Glad you are OK Omega! That's a little scary… to say the least!

Ironbuilt, I see people to that at my gym and it always makes me nervous to watch that. Always use those safety stops brothers!


----------



## chrisr116 (Mar 23, 2013)

That is scary shit, but don't let it scare you away from loading up on the weight.  The worst I have seen is a guy being carried out of the gym after dropping a dumbell on his foot. 
I heard about a college football player a few years ago that dropped 315 on his neck while benching and almost died.  A trusted spotter is worth their weight in gold when the shit hits the fan.


----------



## omegachewy (Mar 23, 2013)

chrisr116 said:


> That is scary shit, but don't let it scare you away from loading up on the weight.  The worst I have seen is a guy being carried out of the gym after dropping a dumbell on his foot.
> I heard about a college football player a few years ago that dropped 315 on his neck while benching and almost died.  A trusted spotter is worth their weight in gold when the shit hits the fan.
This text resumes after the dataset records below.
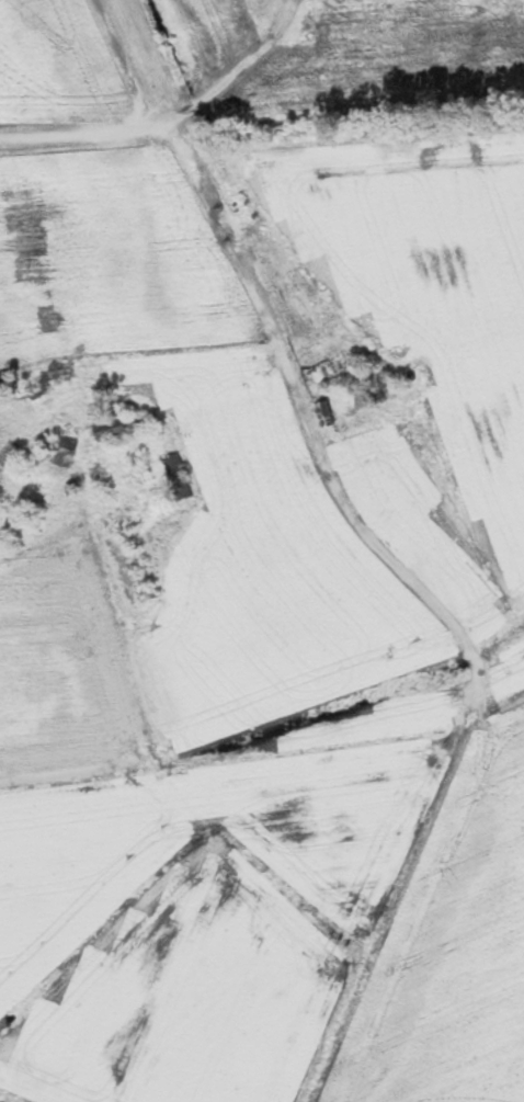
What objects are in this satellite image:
road: (165, 124)
building: (323, 369)
building: (322, 415)
building: (51, 443)
building: (175, 477)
that's why I have my dad for sure. you just cant stop 3/4 of a ton from falling on you! lol


----------



## LuKiFeR (Mar 24, 2013)

chrisr116 said:


> That is scary shit, but don't let it scare you away from loading up on the weight.  The worst I have seen is a guy being carried out of the gym after dropping a dumbell on his foot.
> I heard about a college football player a few years ago that dropped 315 on his neck while benching and almost died.  A trusted spotter is worth their weight in gold when the shit hits the fan.
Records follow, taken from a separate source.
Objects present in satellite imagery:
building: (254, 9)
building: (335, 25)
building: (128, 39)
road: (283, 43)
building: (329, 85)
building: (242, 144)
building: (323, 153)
I saw tht about the football player. Somethin happened to him but i forget.
I remember when i was younger...i was benching 225...which was HEAVY at my age n amateur status (aka...didnt know shit about lifting)...and it hit my chest...knocked the wind out of me and no1 was around.
I did the first thing tht came to my head...lean one side down...BANG!! then like a see-saw..the other side went dwn..BANG!!

lol

ALWAYS HAVE HELP WHEN USING HEAVY WEIGHT(even when u can do it for 50reps....bc if something tears...doesnt matter how strong u are)

BE SAFE and/but LIFT HEAVY!! lol


----------



## Thunder46 (Mar 24, 2013)

Man that was scarey, but a good reminder to always have safety in mind cause shit happens, glad your ok


----------



## chicken_hawk (Mar 24, 2013)

I've often wondered if those pegs would save anyone, apparently yes but, just barely.

Glad your ok,
Hawk


----------



## turbobusa (Mar 25, 2013)

I've been hurt more times on leg press than any other leg movement.
Almost pushed a femur out of the hip socket with feet low/narrow really heavy leg presses. That was about a 2 yr set back. I'll do em but usually at the end of quad training to limit the wt. Squats are way safer in my book..
OmegaC . Glad you are ok. T


----------